▸ Exercise prompt
Find "right hip: (438, 544)" in the material below and restate exactly the line holding it together with every line that comes after.

▸ Entries supplied
>>

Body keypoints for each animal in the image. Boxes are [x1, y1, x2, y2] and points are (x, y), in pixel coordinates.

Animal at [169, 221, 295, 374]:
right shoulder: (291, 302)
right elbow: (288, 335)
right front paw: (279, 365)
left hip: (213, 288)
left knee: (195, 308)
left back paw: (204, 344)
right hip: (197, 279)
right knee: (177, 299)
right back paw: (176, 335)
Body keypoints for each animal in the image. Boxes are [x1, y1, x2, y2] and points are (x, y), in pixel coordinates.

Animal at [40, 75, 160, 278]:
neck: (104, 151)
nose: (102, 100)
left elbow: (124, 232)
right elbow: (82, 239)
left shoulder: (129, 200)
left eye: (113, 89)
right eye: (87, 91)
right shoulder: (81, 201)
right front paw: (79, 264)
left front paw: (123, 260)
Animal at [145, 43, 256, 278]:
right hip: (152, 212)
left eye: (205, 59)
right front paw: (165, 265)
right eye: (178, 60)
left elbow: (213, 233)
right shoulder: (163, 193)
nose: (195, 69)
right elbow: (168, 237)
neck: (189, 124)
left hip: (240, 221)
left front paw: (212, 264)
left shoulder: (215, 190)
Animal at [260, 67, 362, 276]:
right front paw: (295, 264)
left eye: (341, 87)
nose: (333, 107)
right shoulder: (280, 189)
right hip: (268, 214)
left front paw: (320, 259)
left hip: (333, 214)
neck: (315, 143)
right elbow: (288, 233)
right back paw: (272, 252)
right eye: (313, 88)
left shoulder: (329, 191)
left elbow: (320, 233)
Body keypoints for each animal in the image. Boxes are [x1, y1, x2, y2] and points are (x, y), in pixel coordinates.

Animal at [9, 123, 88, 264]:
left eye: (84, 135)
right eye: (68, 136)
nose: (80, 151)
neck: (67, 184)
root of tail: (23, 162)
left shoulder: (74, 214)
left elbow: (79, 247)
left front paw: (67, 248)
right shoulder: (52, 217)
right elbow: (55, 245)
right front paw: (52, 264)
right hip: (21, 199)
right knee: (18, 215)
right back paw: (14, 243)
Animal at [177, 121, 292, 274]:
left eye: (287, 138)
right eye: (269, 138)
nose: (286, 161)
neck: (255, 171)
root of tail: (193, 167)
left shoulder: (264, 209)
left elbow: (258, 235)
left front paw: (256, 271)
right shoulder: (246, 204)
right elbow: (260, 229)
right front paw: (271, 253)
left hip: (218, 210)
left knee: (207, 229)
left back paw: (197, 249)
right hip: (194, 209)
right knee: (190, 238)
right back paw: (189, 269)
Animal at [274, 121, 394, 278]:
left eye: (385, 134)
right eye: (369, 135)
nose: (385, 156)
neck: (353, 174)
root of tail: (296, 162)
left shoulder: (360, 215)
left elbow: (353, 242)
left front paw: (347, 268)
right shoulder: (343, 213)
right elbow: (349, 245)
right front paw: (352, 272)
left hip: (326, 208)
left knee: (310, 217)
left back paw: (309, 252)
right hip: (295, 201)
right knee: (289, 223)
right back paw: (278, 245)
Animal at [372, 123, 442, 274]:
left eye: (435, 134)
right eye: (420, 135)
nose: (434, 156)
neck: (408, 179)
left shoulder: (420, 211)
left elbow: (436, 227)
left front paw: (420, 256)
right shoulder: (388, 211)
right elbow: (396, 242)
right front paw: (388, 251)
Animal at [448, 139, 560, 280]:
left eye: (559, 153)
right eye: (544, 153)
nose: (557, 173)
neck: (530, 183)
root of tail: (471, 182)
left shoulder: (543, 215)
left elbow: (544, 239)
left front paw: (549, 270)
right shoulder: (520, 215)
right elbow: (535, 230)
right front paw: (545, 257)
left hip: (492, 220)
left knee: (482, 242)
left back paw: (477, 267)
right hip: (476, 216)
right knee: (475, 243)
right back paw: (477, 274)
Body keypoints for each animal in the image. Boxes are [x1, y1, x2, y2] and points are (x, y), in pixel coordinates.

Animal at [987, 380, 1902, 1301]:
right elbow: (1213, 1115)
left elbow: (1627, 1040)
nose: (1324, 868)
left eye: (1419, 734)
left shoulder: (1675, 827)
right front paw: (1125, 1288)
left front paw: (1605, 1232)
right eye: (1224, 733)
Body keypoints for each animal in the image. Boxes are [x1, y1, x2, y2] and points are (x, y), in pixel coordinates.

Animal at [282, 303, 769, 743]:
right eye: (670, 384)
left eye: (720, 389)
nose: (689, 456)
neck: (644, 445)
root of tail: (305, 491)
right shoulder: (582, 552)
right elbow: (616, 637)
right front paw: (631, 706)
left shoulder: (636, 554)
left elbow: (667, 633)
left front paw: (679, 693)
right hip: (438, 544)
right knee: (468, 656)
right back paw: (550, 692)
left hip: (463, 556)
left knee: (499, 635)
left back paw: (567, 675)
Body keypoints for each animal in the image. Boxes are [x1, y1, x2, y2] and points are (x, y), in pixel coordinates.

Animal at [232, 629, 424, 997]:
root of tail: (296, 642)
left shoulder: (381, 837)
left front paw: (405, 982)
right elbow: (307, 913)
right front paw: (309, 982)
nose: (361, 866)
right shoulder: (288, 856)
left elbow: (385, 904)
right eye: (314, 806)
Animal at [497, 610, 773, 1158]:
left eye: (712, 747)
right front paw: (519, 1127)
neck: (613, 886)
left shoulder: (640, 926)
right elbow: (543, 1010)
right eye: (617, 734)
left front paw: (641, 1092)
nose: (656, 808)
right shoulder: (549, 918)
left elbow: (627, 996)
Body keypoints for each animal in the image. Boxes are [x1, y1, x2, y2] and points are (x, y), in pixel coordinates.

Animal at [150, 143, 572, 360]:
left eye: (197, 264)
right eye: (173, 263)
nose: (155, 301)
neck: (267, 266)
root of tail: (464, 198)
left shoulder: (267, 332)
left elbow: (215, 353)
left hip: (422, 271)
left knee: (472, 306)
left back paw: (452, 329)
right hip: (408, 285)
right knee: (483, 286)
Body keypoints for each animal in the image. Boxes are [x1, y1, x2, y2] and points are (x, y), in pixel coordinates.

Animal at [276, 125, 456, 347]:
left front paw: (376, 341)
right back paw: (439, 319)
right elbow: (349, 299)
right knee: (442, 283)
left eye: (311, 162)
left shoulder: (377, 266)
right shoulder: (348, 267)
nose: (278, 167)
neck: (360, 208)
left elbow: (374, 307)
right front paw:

<<

▸ Task solution
right hip: (438, 544)
right knee: (468, 656)
right back paw: (550, 692)
left hip: (463, 556)
left knee: (499, 635)
left back paw: (567, 675)
Body keypoints for each animal in the image. Boxes are [x1, y1, x2, y2] and points are (x, y), in pixel coordinates.

Animal at [232, 629, 424, 997]:
root of tail: (296, 642)
left shoulder: (381, 837)
left front paw: (405, 982)
right elbow: (307, 913)
right front paw: (309, 982)
nose: (361, 866)
right shoulder: (288, 856)
left elbow: (385, 904)
right eye: (314, 806)
Animal at [497, 610, 773, 1158]:
left eye: (712, 747)
right front paw: (519, 1127)
neck: (613, 886)
left shoulder: (640, 926)
right elbow: (543, 1010)
right eye: (617, 734)
left front paw: (641, 1092)
nose: (656, 808)
right shoulder: (549, 918)
left elbow: (627, 996)
Body keypoints for each animal in the image. Boxes are [x1, y1, x2, y2] and points are (x, y), in pixel coordinates.

Animal at [150, 143, 572, 360]:
left eye: (197, 264)
right eye: (173, 263)
nose: (155, 301)
neck: (267, 266)
root of tail: (464, 198)
left shoulder: (267, 332)
left elbow: (215, 353)
left hip: (422, 271)
left knee: (472, 306)
left back paw: (452, 329)
right hip: (408, 285)
right knee: (483, 286)
Body keypoints for each animal in the image. Boxes are [x1, y1, x2, y2] and points are (x, y), in pixel coordinates.

Animal at [276, 125, 456, 347]:
left front paw: (376, 341)
right back paw: (439, 319)
right elbow: (349, 299)
right knee: (442, 283)
left eye: (311, 162)
left shoulder: (377, 266)
right shoulder: (348, 267)
nose: (278, 167)
neck: (360, 208)
left elbow: (374, 307)
right front paw:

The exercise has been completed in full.